While the fantastical can transport an audience, allowing us to feel a safety in being worlds away from danger, a slight tweak in reality makes for the most disorienting, and in effect horrifying, movie-watching experiences. An anxious, propelling score from composer Phil Mossman heightens the fear factor.
For Charlie, the off-kilter goings-on blur the line between her mind’s manifestations and reality. Throughout the film, we flash back to Charlie and Simone’s challenges as a couple, including Simone’s infidelity and Charlie’s unhealthy attachment to her partner. We’re made to sift through the shards of their relationship, with a timeline becoming unclear the more we’re let into their life together. More importantly: Charlie seems to be piecing the memories together as well, entwining ‘Alone With You’ in a mystery that half-untangles itself far too quickly by the end.

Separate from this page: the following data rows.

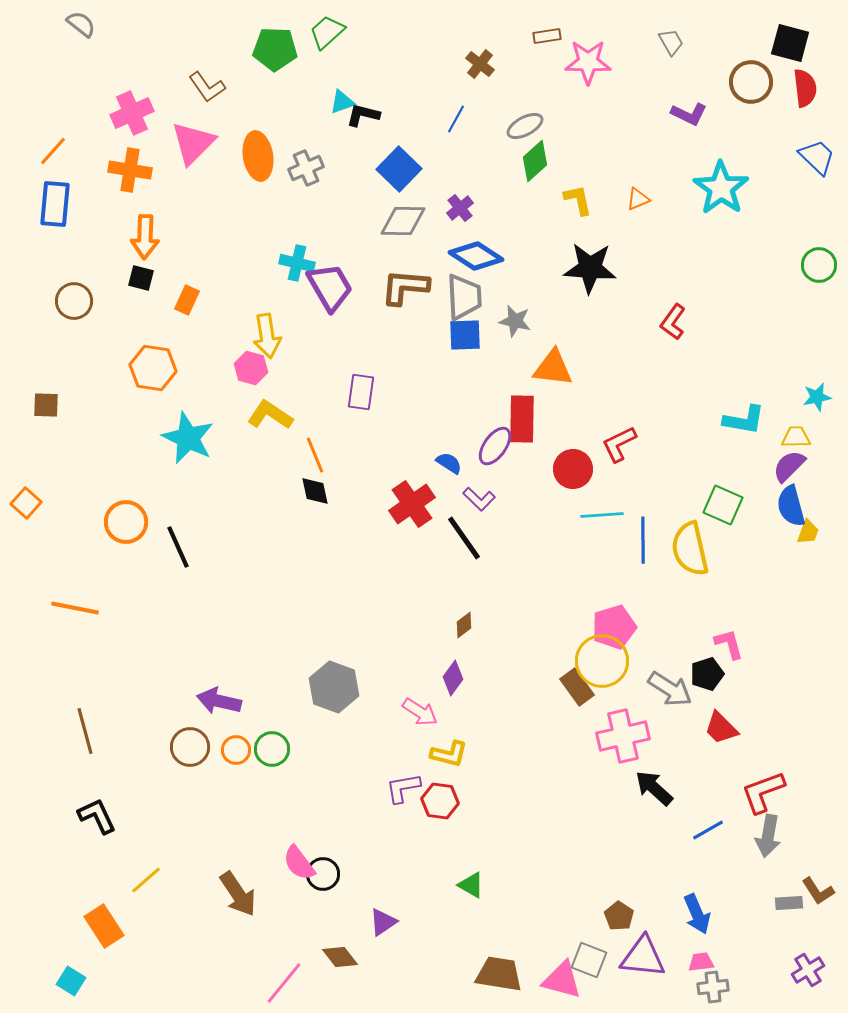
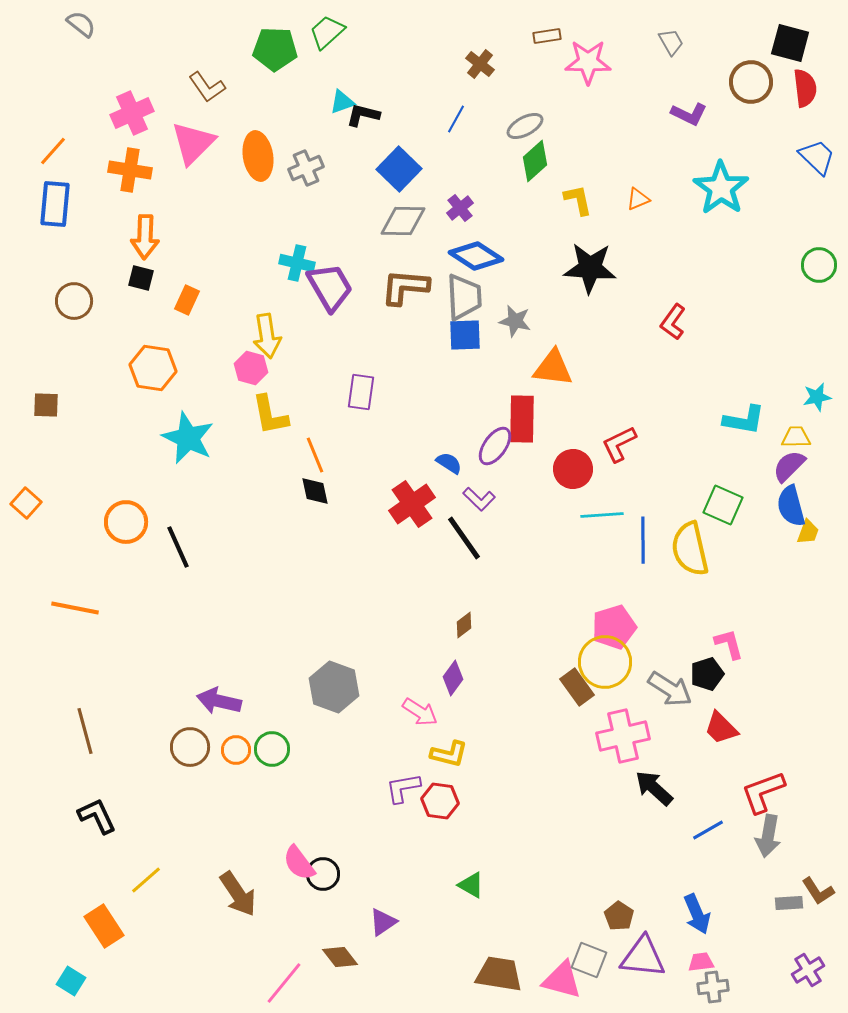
yellow L-shape at (270, 415): rotated 135 degrees counterclockwise
yellow circle at (602, 661): moved 3 px right, 1 px down
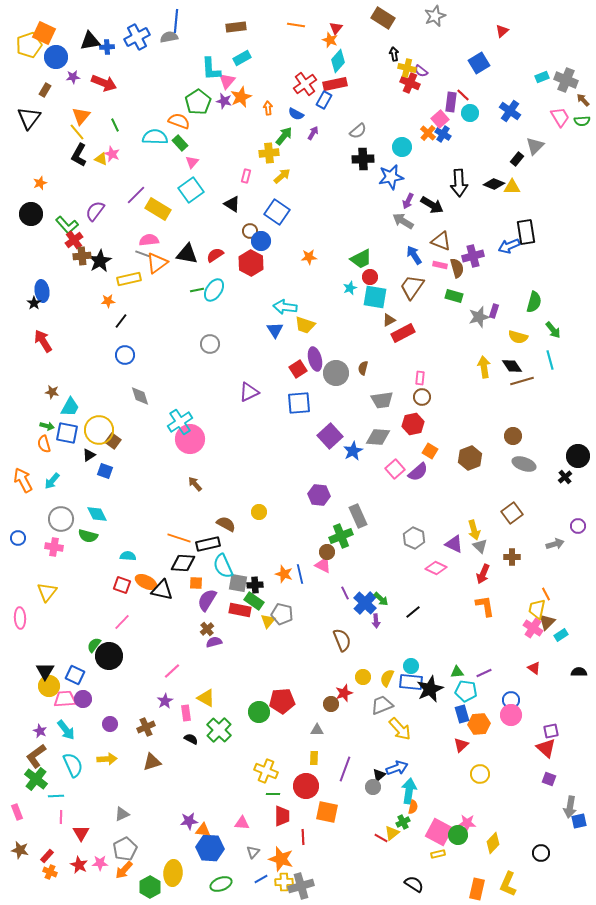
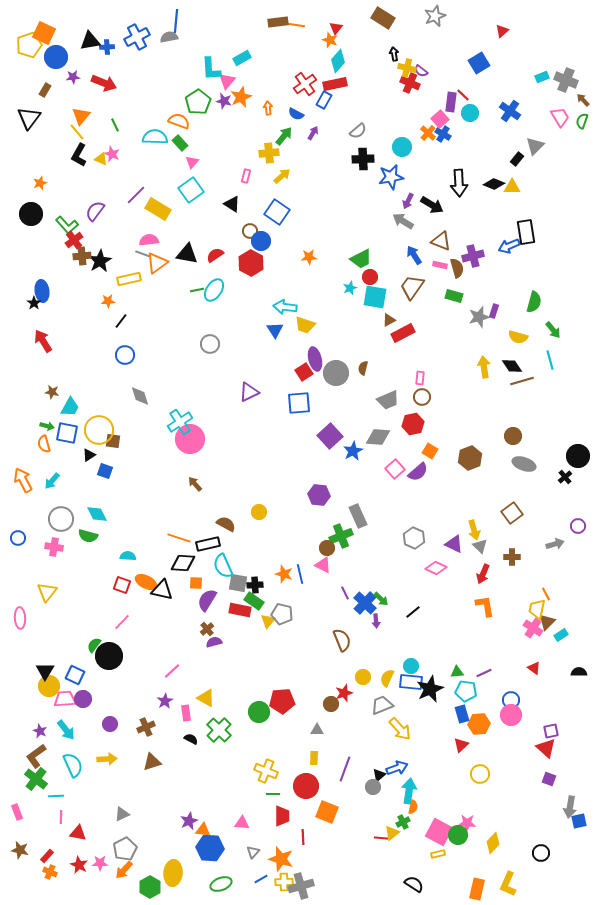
brown rectangle at (236, 27): moved 42 px right, 5 px up
green semicircle at (582, 121): rotated 112 degrees clockwise
red square at (298, 369): moved 6 px right, 3 px down
gray trapezoid at (382, 400): moved 6 px right; rotated 15 degrees counterclockwise
brown square at (113, 441): rotated 28 degrees counterclockwise
brown circle at (327, 552): moved 4 px up
orange square at (327, 812): rotated 10 degrees clockwise
purple star at (189, 821): rotated 18 degrees counterclockwise
red triangle at (81, 833): moved 3 px left; rotated 48 degrees counterclockwise
red line at (381, 838): rotated 24 degrees counterclockwise
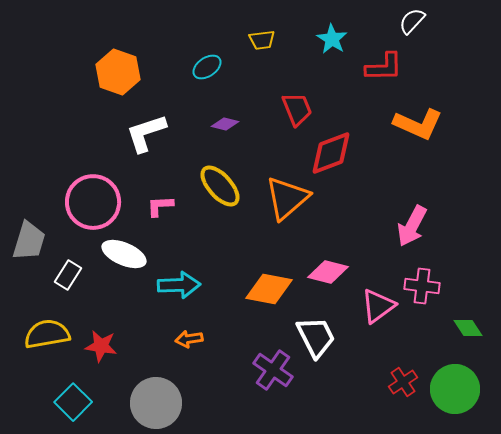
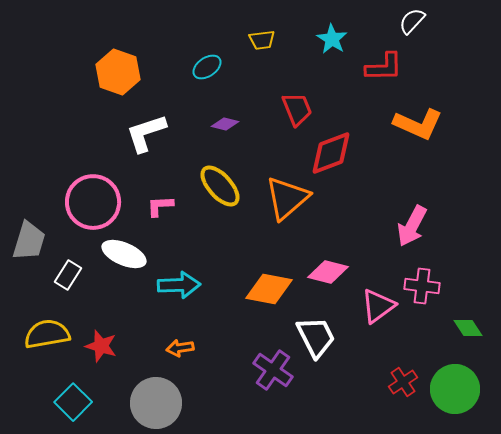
orange arrow: moved 9 px left, 9 px down
red star: rotated 8 degrees clockwise
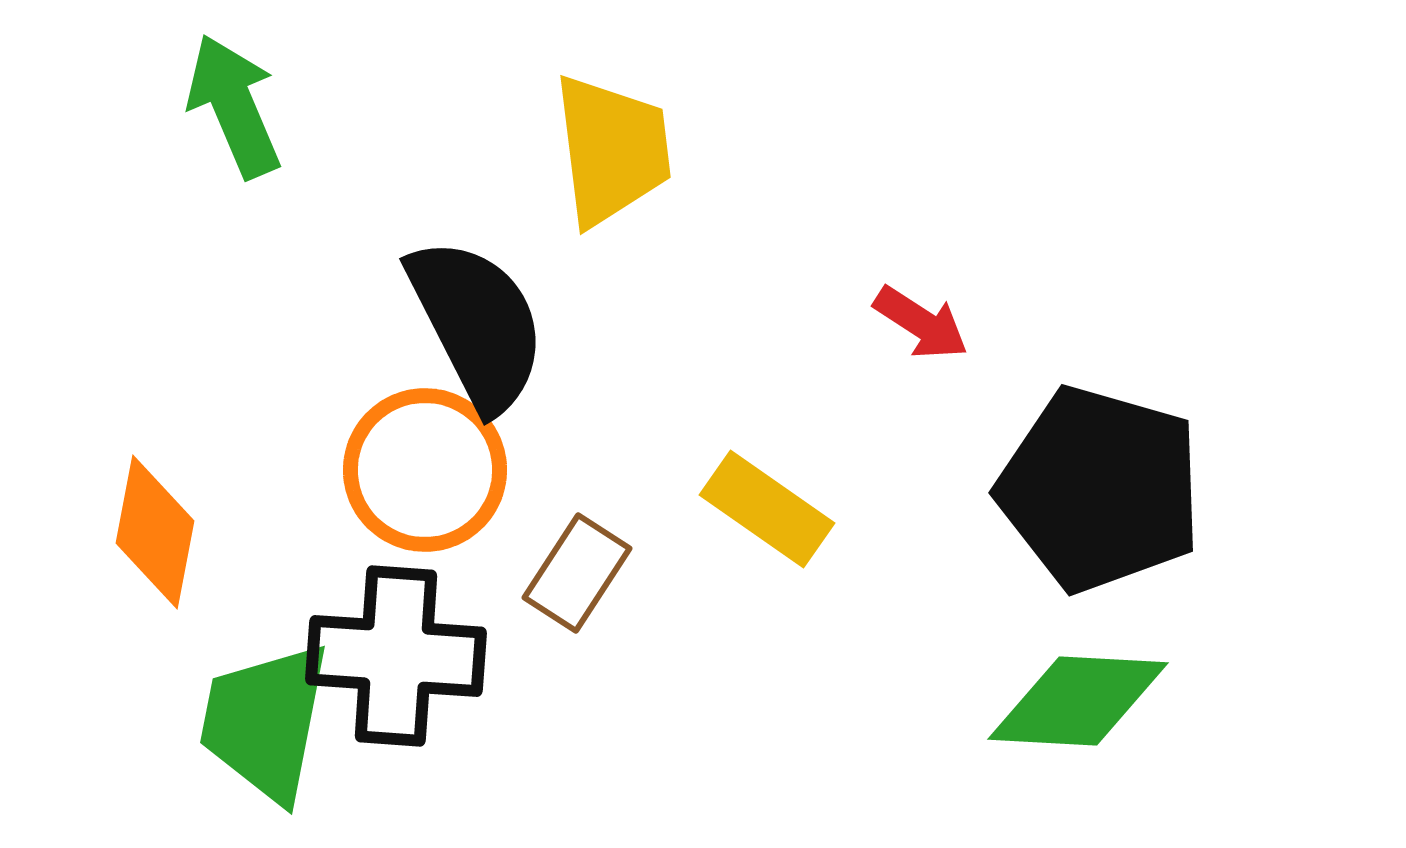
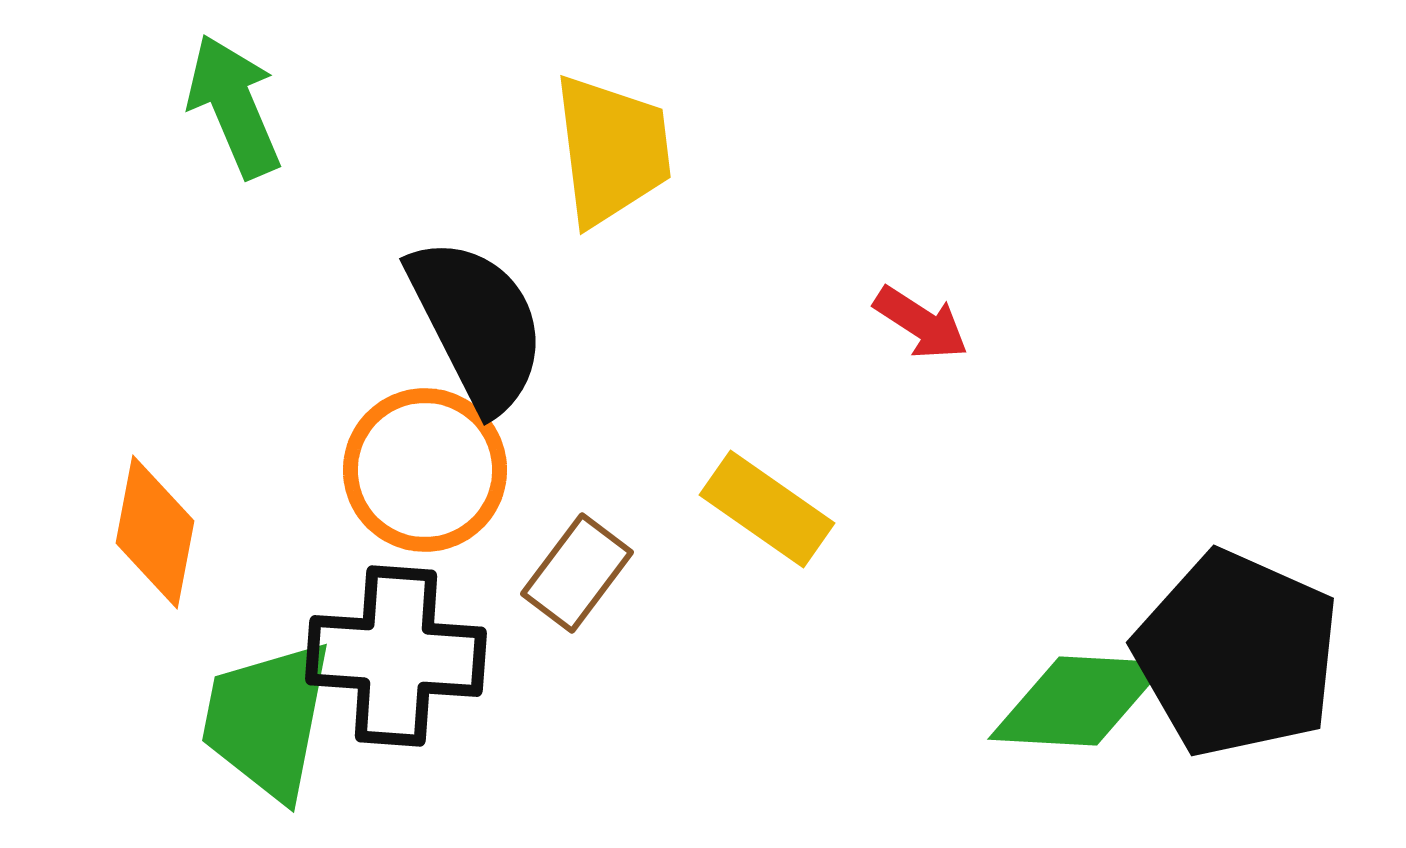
black pentagon: moved 137 px right, 165 px down; rotated 8 degrees clockwise
brown rectangle: rotated 4 degrees clockwise
green trapezoid: moved 2 px right, 2 px up
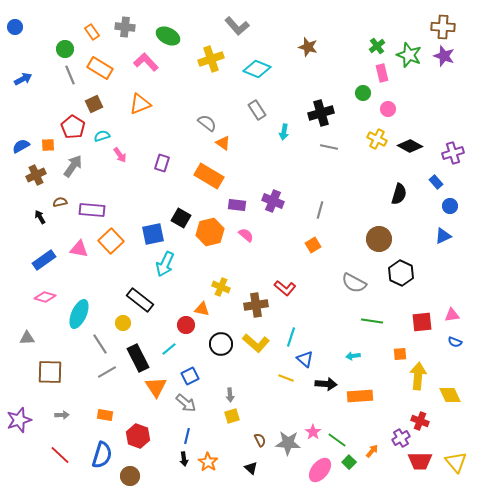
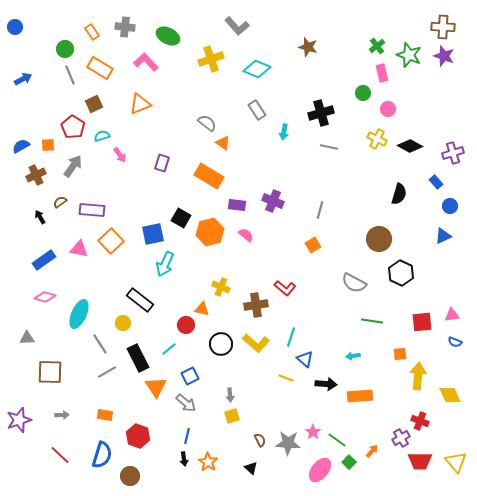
brown semicircle at (60, 202): rotated 24 degrees counterclockwise
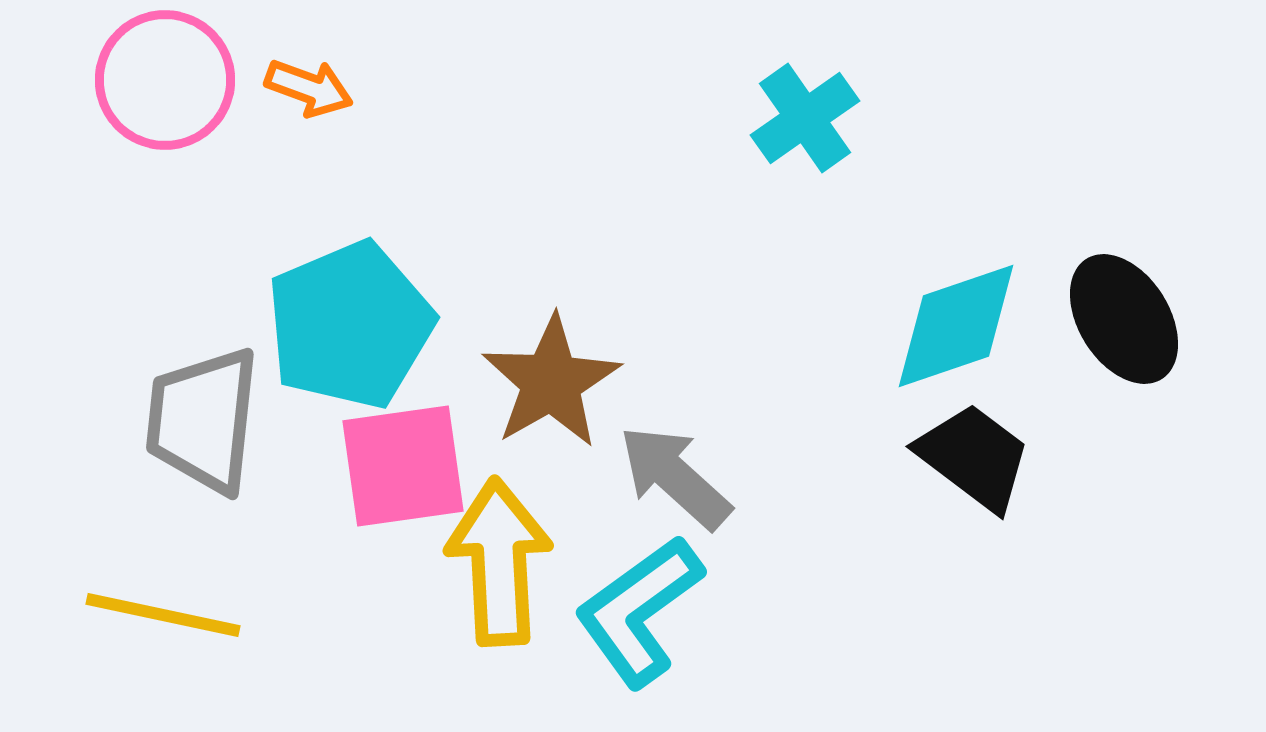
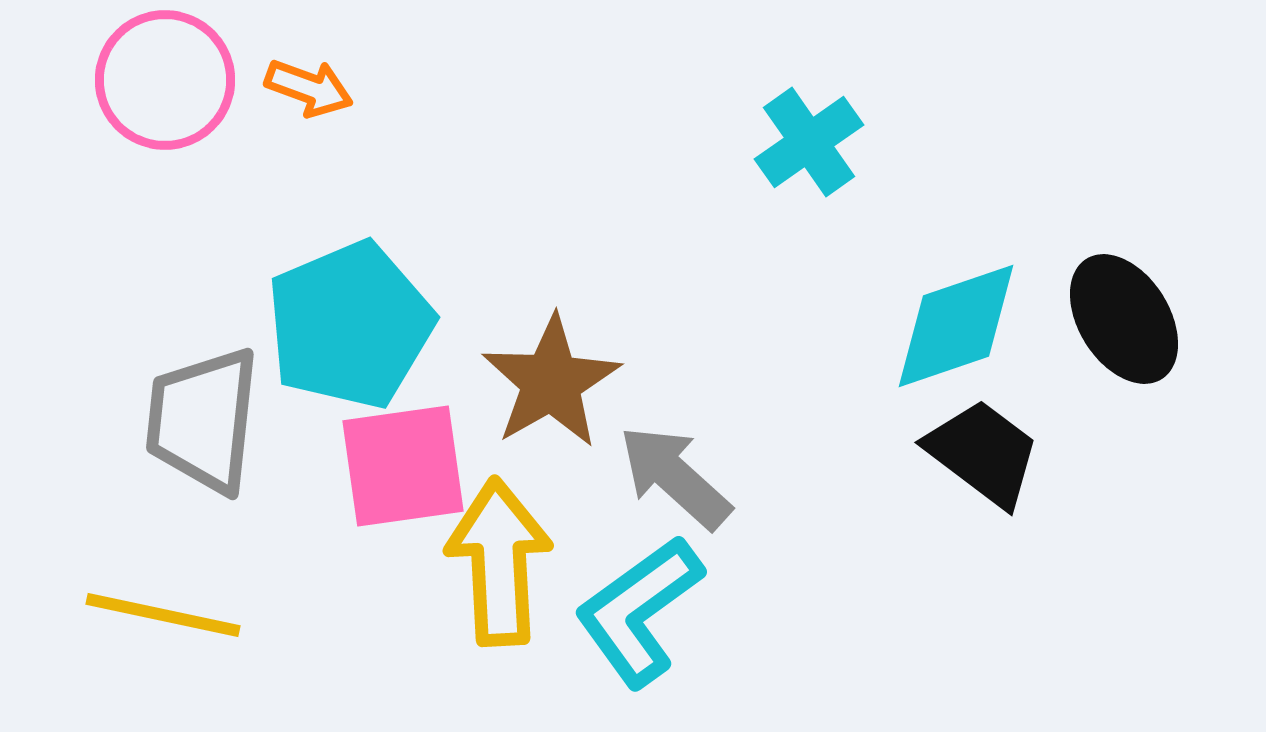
cyan cross: moved 4 px right, 24 px down
black trapezoid: moved 9 px right, 4 px up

While the flashback-fueled plot is not one of the film’s strengths, the refrain of time passed is of particular intrigue. The clock on Charlie’s phone goes blank at the top of the night, erasing the meaning of time altogether and sending the film further into its swirling madness. With this, Bennett and Brooks strike a nerve.
In ‘Alone With You,’ our writer-directors have traded outlandish situations and complicated plot trappings for the simplicity of four walls. But also something else, something deeply horrifying: a fear that there is no light at the end of this seemingly endless tunnel.
‘Alone With You’ is available in Theaters on February 4th and On Demand and Digital February 8th.